I will ship internationally! For a chance to win, leave a comment here by 9 pm EST Wednesday, May 25. If you'd like, tell me something that inspires you. (I love color! Very inspiring.) Make sure you leave a way for me to email you. If your email address isn't part of your sign-in (for instance, your Blogger profile), please leave it in your comment. I'll also announce the winner Thursday so check back in case I have trouble contacting you. The winner will be chosen randomly, and nobody related to me is eligible (but if you're my sister, I'll make you a book anyway!).

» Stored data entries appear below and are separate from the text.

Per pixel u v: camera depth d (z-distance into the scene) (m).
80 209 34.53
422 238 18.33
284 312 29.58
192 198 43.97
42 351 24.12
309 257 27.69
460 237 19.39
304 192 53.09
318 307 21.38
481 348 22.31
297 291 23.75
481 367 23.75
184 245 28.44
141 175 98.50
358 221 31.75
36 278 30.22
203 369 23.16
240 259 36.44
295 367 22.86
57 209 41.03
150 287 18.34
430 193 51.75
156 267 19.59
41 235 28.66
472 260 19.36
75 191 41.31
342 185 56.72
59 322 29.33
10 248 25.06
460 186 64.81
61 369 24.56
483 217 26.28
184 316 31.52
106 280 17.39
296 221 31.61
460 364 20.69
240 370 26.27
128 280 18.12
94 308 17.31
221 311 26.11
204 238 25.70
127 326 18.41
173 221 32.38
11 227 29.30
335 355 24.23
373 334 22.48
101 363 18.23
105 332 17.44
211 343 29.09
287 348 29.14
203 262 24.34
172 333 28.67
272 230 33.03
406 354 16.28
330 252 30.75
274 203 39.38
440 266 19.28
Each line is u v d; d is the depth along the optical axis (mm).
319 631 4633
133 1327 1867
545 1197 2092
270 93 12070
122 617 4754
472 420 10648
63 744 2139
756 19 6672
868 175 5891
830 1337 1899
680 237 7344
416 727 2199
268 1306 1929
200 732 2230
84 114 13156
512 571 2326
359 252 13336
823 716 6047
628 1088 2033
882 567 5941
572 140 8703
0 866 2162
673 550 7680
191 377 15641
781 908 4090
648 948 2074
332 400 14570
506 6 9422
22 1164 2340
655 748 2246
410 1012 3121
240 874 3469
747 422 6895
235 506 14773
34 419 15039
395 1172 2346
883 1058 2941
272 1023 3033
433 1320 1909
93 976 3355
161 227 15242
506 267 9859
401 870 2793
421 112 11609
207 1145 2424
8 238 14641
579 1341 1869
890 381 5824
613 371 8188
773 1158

If you like what you see, I hope you consider following me here or on Twitter. It's not a requirement to enter this giveway, but when I decide to start making so many books I need to sell some, you'll be the first to know. Good luck! And thanks for visiting.


**comments are now closed!**

Friday, May 20, 2011

Sneak Peek

Don't forget, Sew, Mama, Sew's May Giveaway Day is this upcoming Monday, May 23! At last count well over 300 shops and blogs are participating, including me. Here's a sneak peek of what I'll be giving away.

So don't forget to stop by on Monday for your chance to win!

Thursday, May 19, 2011

DIY: Rainbow Beanbags

This isn't a tutorial in the sense of providing you with step-by-step instructions with pictures, but truly, if you can sew, this is an easy and oh-so-fun project. The inspiration for these is a little backwards; I wasn't looking for something to decorate beanbags with, but instead a way for my daughter to carry around the set of Rainbow Girls with her. Wendi suggested beanbags.

The first step, of course, was to embroider the girls. I put them all on one piece of muslin.
When they were done, I ironed the muslin and cut the girls out. I wasn't being exact here--they're different sizes. I just went for the girl plus a bit of border. Then I snipped the corners of each rectangle (again, not being terribly exact) and folded the raw edges to the back. Snipping the corners makes it look like an envelope fold, sort of. I ironed those down.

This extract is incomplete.